IDA Pro is excellent at disassembling machine code and generating call graphs for common architectures. However, for niche architectures like NEC V850, you often need to manually identify function entry points. Many cross-references will not be automatically recognized and must be created manually.

Another challenge is chip-specific register layouts: RAM, peripheral buses, interface registers, interrupt controllers, etc.

Solution: Consult the datasheet. If the datasheet is not public, look for Board Support Packages (BSPs) or scatter files code for similar chips.
IDA Config: Add platform-specific configurations to IDA Pro’s cfg files (address map, register names, etc.) to aid analysis.

Reversing by Comparing with Source

If you cannot understand a specific piece of code, find an open-source project with similar functionality. Compile it for the same platform, load the result into IDA Pro, and compare the assembly against your target. This comparative analysis often clarifies the code’s intent.

Emulation

If you face complex obfuscated or mathematical code but only need the input/output behavior, emulate it using Unicorn Engine. It supports common architectures like ARM, MIPS, and PPC, allowing you to execute the code slice in isolation.

Reversing Specific Features

Crypto libraries often rely on specific constant tables (S-boxes, initialization vectors). By searching for these constants, you can identify the algorithms used (AES, SHA, CRC) and locate the functions that use them. Encryption, hashing, and checksum routines are critical checkpoints commonly found during boot, firmware upgrade, and communication phases.

Tools: Use the FindCrypt plugin to quickly locate these constants.
Protocols: For SD/SATA protocols, search for specific Command (CMD) values.
Vehicle Networks: For CAN bus analysis, search for the memory-mapped addresses of CAN registers.

IDA Pro “Problems” Tips

In IDA Pro, navigate to View > Open subviews > Problems, and look for:

NONAME
BOUNDS

These items often indicate an instruction using an immediate value that points outside the defined internal segments. These values could be:

Peripheral register addresses.
Valid memory addresses if the firmware base address were set correctly.
Addresses belonging to an external binary (common in bootloaders or multi-stage firmwares).

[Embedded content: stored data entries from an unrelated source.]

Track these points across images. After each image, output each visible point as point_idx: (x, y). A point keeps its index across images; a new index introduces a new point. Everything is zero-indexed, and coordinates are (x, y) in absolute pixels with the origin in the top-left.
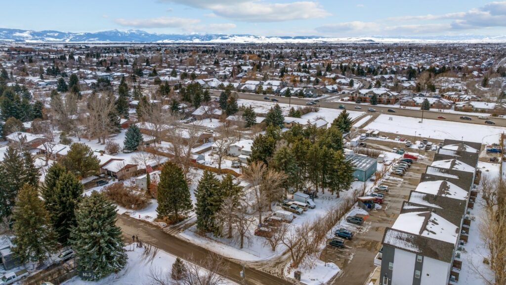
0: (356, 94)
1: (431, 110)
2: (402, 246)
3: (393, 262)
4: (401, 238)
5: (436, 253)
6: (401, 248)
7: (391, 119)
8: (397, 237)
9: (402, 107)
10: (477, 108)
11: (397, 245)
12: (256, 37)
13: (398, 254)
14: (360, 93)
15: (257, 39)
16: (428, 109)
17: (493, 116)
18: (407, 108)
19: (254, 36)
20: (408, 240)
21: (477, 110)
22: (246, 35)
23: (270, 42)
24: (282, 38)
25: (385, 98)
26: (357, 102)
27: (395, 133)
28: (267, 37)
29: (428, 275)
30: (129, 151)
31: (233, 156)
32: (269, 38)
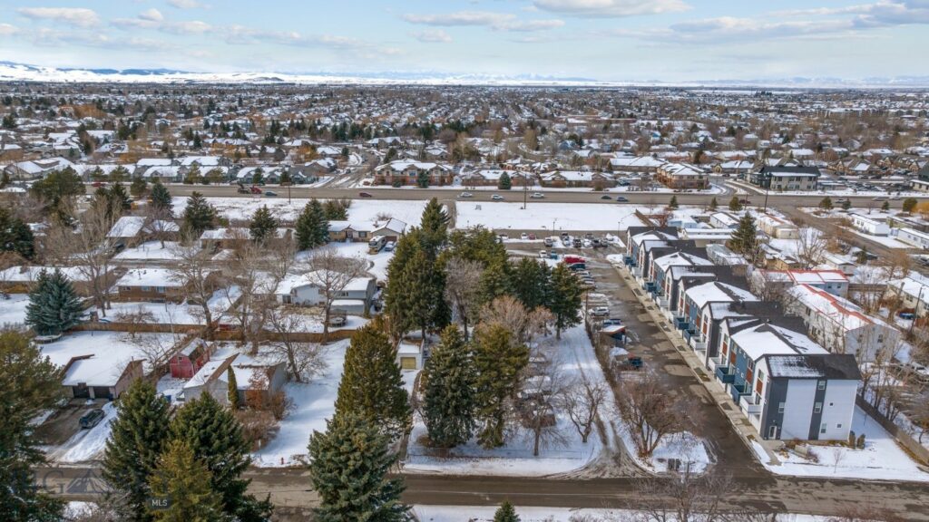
0: (388, 172)
1: (513, 188)
2: (797, 374)
3: (784, 401)
4: (790, 365)
5: (840, 371)
6: (794, 378)
7: (479, 208)
8: (785, 365)
9: (469, 188)
10: (570, 181)
11: (791, 375)
12: (31, 69)
13: (792, 389)
14: (393, 170)
15: (36, 72)
16: (509, 188)
17: (597, 190)
18: (477, 188)
19: (25, 66)
20: (800, 364)
21: (571, 184)
22: (9, 63)
23: (71, 80)
24: (95, 71)
25: (436, 175)
26: (394, 186)
27: (507, 228)
28: (62, 70)
29: (831, 404)
30: (55, 337)
31: (309, 307)
32: (65, 70)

Tip: If Firmware A’s base is unknown, but you see references to addresses that look like they belong to Firmware A (whose range you know from a different stage), references in Firmware B can help you calculate Firmware A’s base.

Case Study

Consider an x86 firmware with an unknown base.

Check the Problems view and filter for BOUNDS.
You see many call instructions using relative addressing (e.g., near ptr).
Address 0x7A10A appears. If the file size is smaller than 0x40000, 0x7A10A is clearly invalid as a raw offset—it implies a base address is missing.

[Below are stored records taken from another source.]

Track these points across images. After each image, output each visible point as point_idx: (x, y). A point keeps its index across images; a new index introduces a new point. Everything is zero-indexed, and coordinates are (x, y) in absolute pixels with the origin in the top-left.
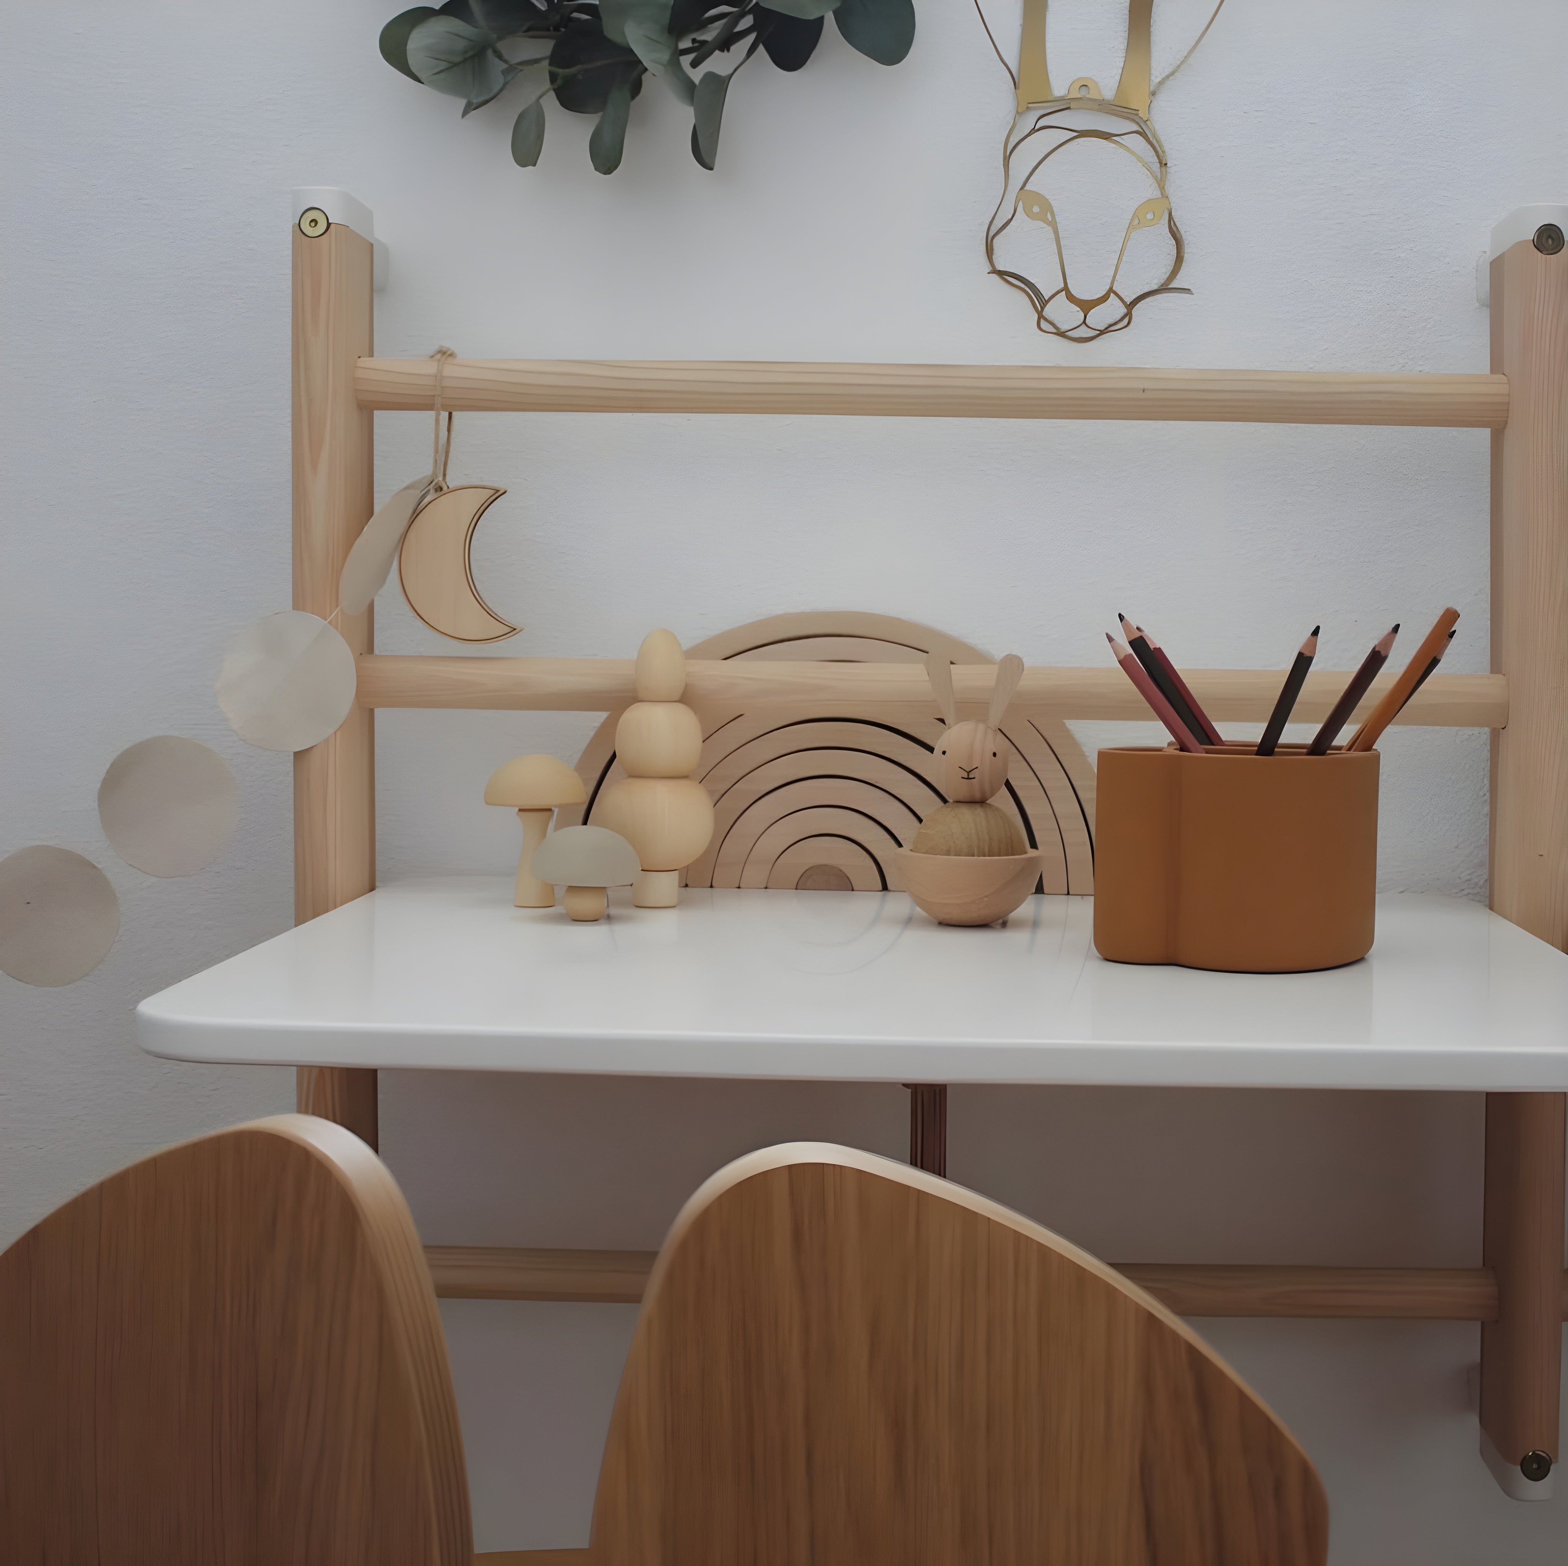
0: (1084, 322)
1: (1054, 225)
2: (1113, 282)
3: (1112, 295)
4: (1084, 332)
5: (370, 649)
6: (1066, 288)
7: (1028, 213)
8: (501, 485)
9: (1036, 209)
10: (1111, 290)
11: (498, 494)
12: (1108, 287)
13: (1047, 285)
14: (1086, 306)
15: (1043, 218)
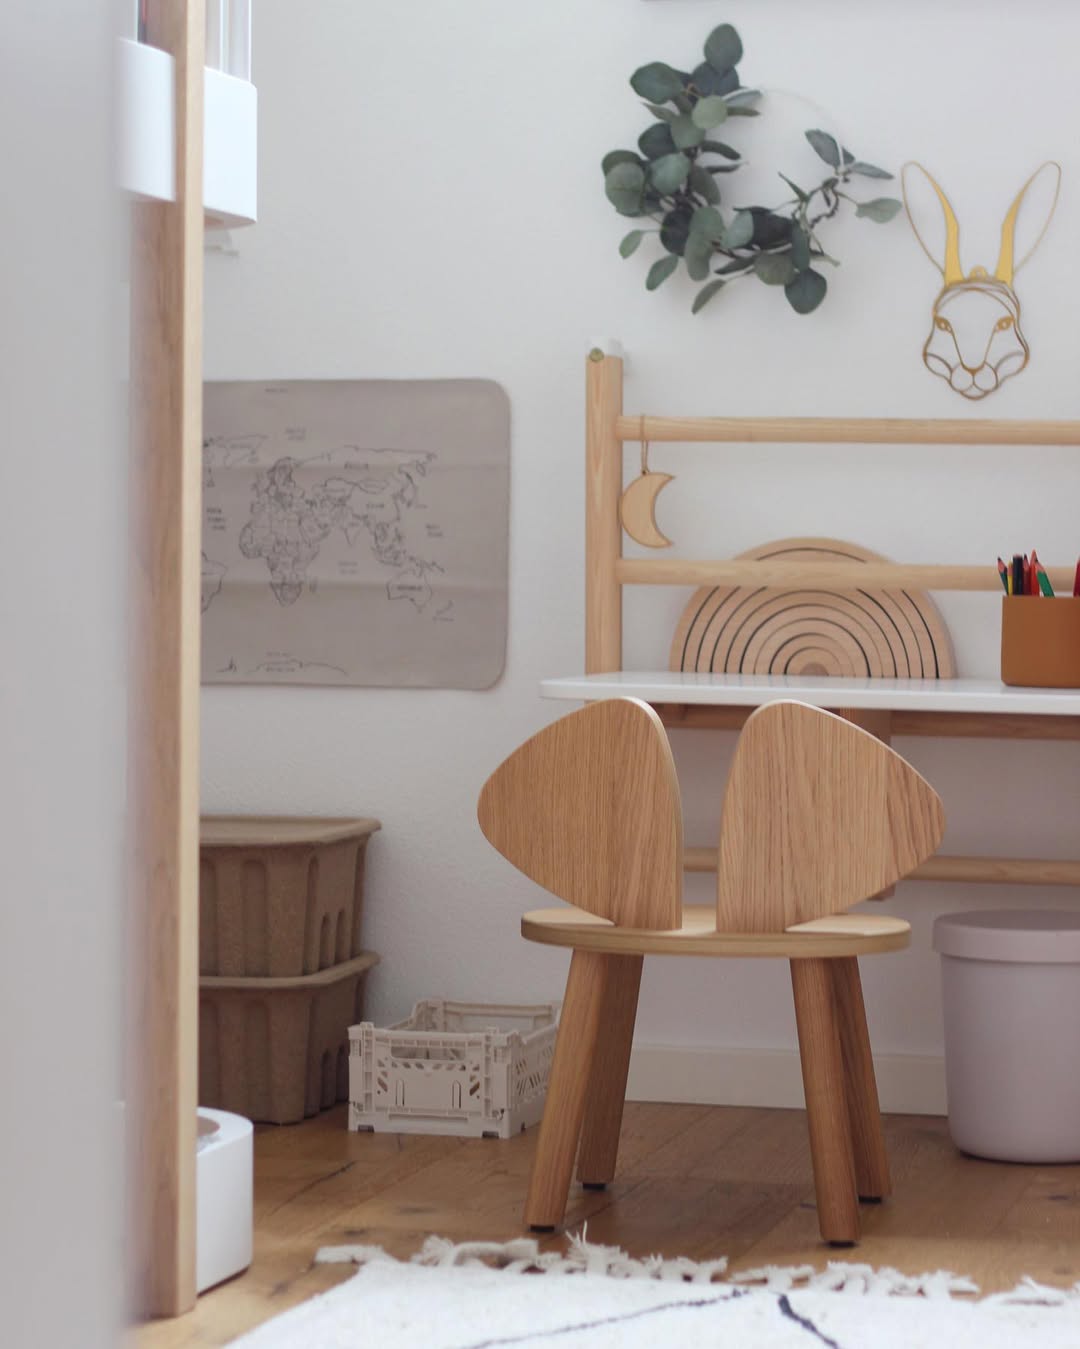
0: (974, 383)
1: (952, 332)
2: (985, 358)
3: (986, 366)
4: (974, 392)
5: (621, 555)
6: (962, 364)
7: (940, 327)
8: (672, 474)
9: (943, 325)
10: (985, 362)
11: (671, 478)
12: (982, 361)
13: (953, 361)
14: (973, 372)
15: (946, 329)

Clicking one instance reveals that 0xFEF84DE0 is passed as an argument to the function at 0x7A10A. This is likely a global variable address, not a register.

Using the String Reference trick (described earlier), you determine the base is 0xFEF82800.
After rebasing, IDA identifies more functions.
The address 0x7A10A updates to 0xFEFFC90A. If this is still outside the file’s mapped memory, it likely points to an external binary (e.g., a shared library or common boot code).
If you know from another binary that printf is at 0xFEFFC90A, you can map that external binary into your current IDA database.

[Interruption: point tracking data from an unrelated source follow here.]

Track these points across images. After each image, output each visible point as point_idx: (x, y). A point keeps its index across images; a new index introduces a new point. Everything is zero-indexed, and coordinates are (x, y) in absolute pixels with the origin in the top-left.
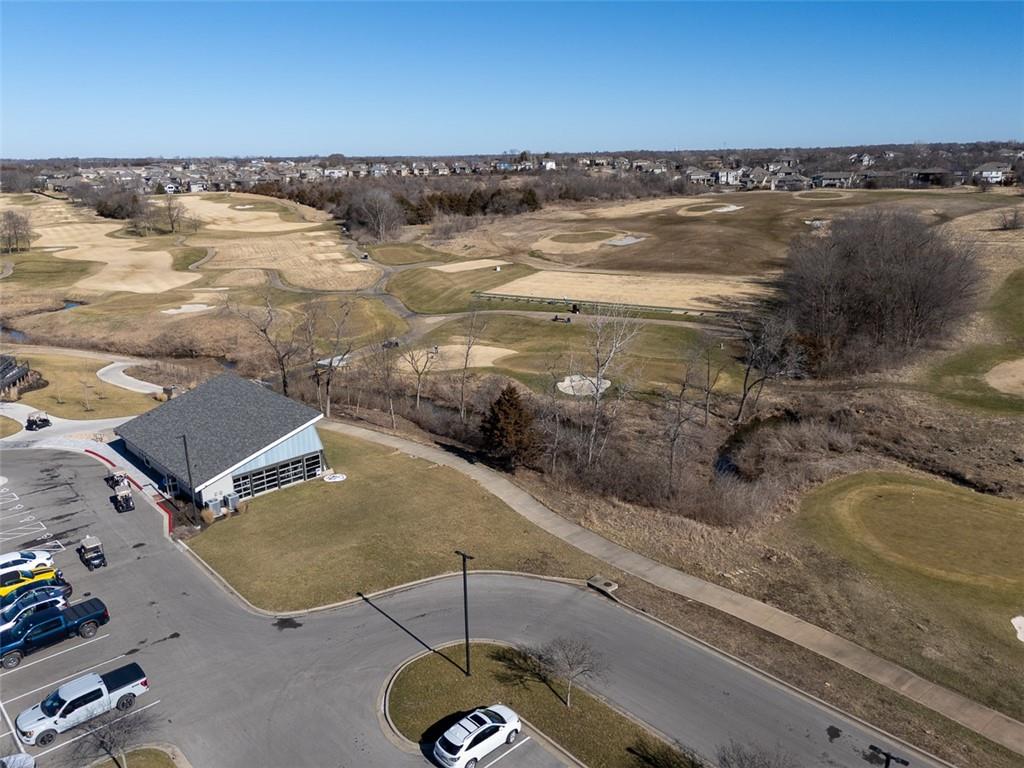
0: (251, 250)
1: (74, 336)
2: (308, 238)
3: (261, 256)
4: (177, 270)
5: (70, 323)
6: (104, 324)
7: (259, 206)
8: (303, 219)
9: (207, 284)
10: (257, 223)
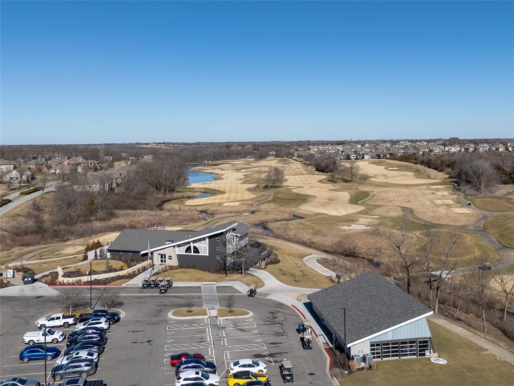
0: (395, 194)
1: (295, 236)
2: (431, 189)
3: (400, 198)
4: (352, 203)
5: (295, 228)
6: (311, 231)
7: (401, 168)
8: (429, 177)
9: (367, 213)
10: (400, 178)
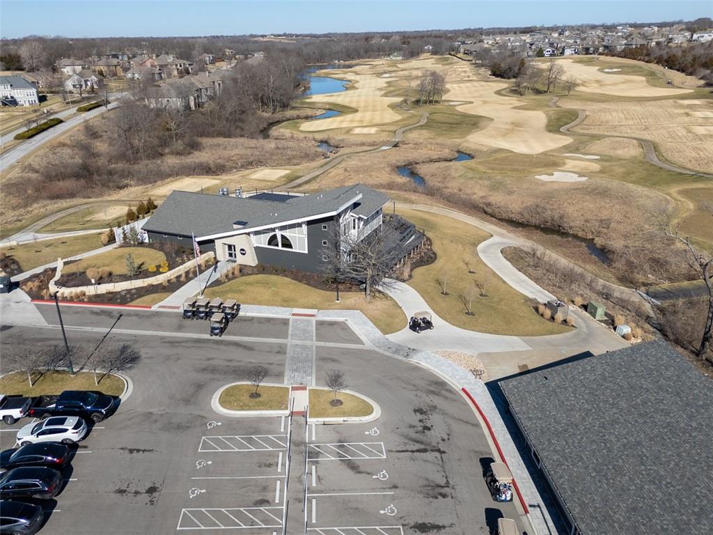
0: (622, 116)
1: (460, 190)
2: (682, 106)
3: (631, 122)
4: (550, 131)
5: (460, 176)
6: (487, 183)
7: (626, 69)
8: (669, 84)
9: (577, 150)
10: (623, 86)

Adding a Segment in IDA: Be careful; the UI can be tricky.

Press Shift+F7 to open the Segments window.
Right-click -> Add segment.
Set the Start address to the external binary’s base.

Verify there are no overlaps with existing segments.

Load the external binary: File -> Load file -> Additional binary file…
Set the Loading offset to the base address of the new segment.